Oh, you think it’s acceptable to send a lynch mob to an Israel artist because Israelis aren’t all on the streets demanding an end to the war? Well, do you hold members of any other nation embroiled in a war, genocide, or other human rights violations to the same standard, or would you rightfully call out that behavior for what it is — blatant bigotry? Do you see every (or even most) member(s) of those nations out protesting in the streets, or is this a standard you only reserve for Israelis? Do you demand Russians, Iranians, Turkish people, Chinese people, and more pass a litmus test before you decide to treat them like human beings?
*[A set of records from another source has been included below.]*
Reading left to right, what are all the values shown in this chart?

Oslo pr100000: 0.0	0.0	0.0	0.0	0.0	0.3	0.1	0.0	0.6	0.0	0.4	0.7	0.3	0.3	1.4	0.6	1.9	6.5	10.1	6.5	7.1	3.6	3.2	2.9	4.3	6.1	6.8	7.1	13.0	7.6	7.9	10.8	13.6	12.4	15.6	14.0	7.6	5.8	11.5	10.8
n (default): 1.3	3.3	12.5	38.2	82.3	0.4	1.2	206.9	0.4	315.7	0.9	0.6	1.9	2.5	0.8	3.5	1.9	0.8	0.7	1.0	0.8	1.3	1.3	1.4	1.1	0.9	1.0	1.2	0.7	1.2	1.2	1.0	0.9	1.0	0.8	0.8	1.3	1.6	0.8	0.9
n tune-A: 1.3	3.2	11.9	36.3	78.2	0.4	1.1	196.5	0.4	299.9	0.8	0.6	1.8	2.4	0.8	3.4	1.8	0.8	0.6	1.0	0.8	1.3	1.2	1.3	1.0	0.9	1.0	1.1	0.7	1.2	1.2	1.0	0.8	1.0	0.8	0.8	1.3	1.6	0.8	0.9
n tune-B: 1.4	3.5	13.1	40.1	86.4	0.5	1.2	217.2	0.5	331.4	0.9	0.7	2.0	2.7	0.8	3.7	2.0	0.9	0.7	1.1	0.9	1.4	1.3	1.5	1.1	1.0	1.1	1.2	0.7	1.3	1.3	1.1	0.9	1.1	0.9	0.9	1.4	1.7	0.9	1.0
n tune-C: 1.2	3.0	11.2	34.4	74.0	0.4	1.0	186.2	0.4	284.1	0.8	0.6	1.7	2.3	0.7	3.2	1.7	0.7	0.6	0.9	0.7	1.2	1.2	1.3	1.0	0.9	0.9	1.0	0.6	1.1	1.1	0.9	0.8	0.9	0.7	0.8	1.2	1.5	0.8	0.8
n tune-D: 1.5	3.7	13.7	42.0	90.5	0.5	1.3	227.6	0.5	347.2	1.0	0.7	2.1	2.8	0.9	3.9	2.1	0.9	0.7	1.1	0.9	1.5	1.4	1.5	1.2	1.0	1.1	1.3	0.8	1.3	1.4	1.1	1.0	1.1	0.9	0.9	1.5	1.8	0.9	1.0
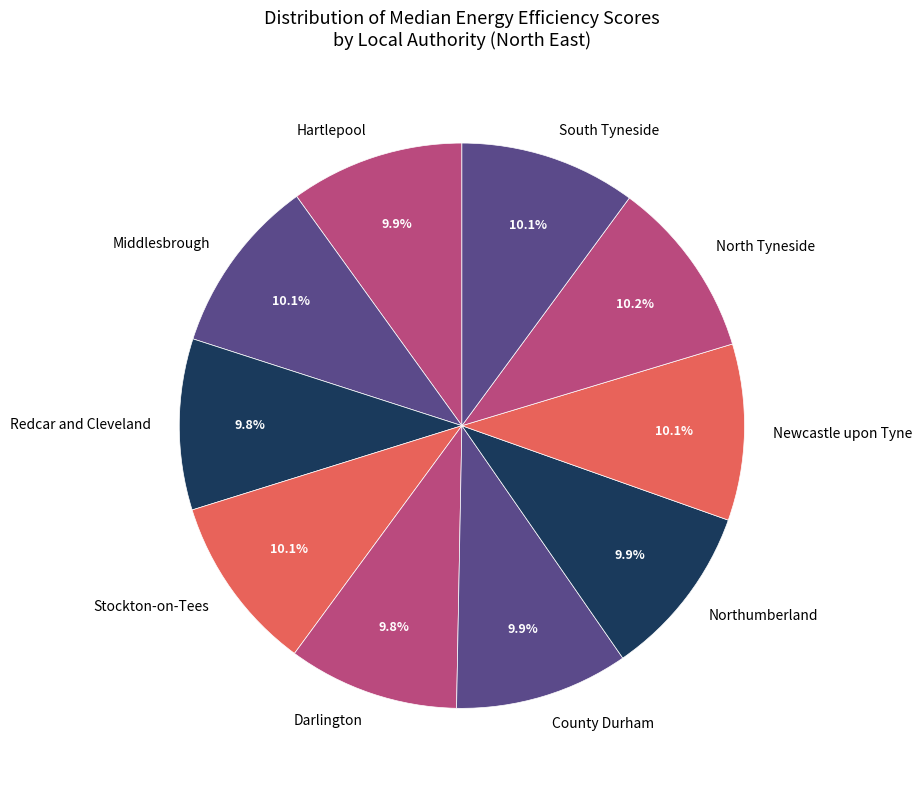

How many segments does this pie chart have?

10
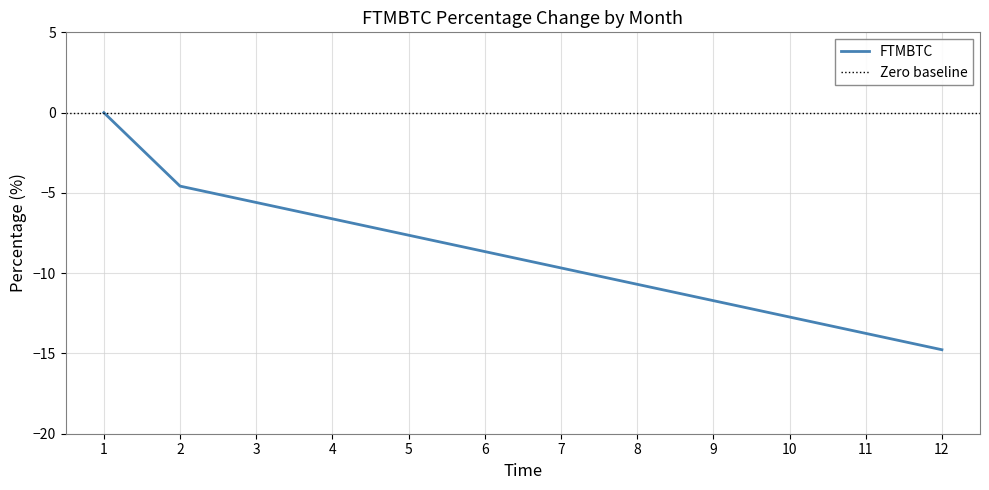

Is this an area chart (filled region under the line)?

No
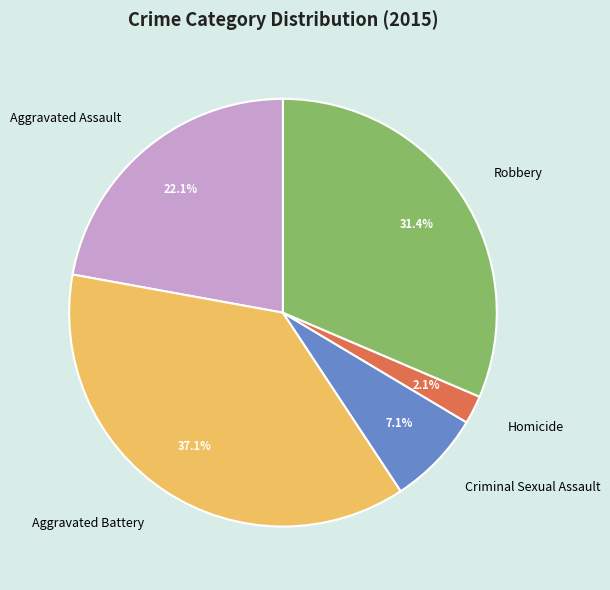

To the nearest percent, what portion does Aggravated Assault represent?

22%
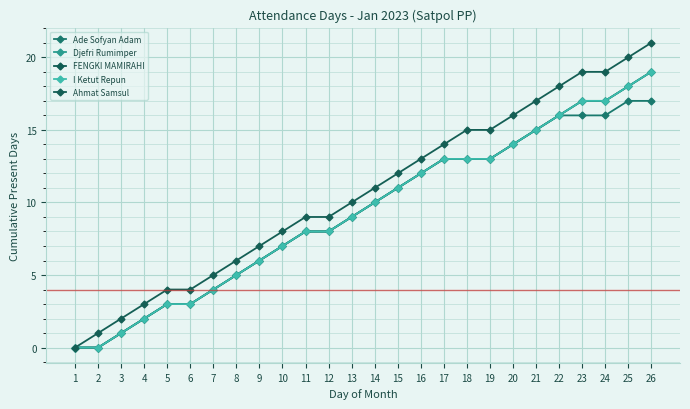

The value of I Ketut Repun at 17 is 18. True or false?

False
Others have used the excuse that the singer for Luxembourg is Israeli born, and she was not subjected to the same treatment. First of all, most people probably don’t know she’s Israeli, but also, you’re entirely missing the point. The fact that you think that it’s acceptable to abuse the representative for Israel merely because she’s the representative for Israel is your antisemitism speaking. Once again, you are treating Israel as a pariah state, as “the Jew among the nations.” “Israel” and “Zionist” have become the no-so-subtle placeholders for “Jew.”
THE JEW AMONG THE NATIONS
We know this vitriol targeting Israel is rooted in antisemitism because it’s in the exact same nature of the vitriol that Jews experienced for the past three millennia. It’s rooted in the exact same antisemitic tropes, stereotypes, conspiracies, double standards, and falsehoods — literally word for word.
Israel is not above contempt, and it should hold itself to the standard of any democracy. But what we are seeing is overwhelmingly not sincere critique of Israeli policies. It’s the delegitimization of Israel’s entire existence, and, by extension, the existence of Israelis as human beings. While once antisemites denied the right of Jews to exist, today they deny the right of the Jewish country to exist, subjecting its citizens to the exact same demonization that has long been reserved for Jews.
The excuses are tired. The claim that Israel’s very existence is illegitimate because of the Nakba as its “founding sin” is not only an enormous distortion of historical events (I have a myriad of posts on this), but proportionally does not even come close to the “founding sins” of hundreds of nations across the world, whose establishments were exponentially bloodier, crueler, and more brutal, yet are never subjected to near the amount (or any) delegitimization. The claim that Israel is illegitimate because it was “created by the British” (another historical falsehood) or the United Nations somehow refuses to take into account that nearly every country on the map in the Americas, Africa, and the Middle East was carved out by the European powers. The delegitimization of Jewish history, and the continuous Jewish history in Israel, specifically, is used to justify this vitriolic double standard. I hope I don’t need to tell you that that’s antisemitism.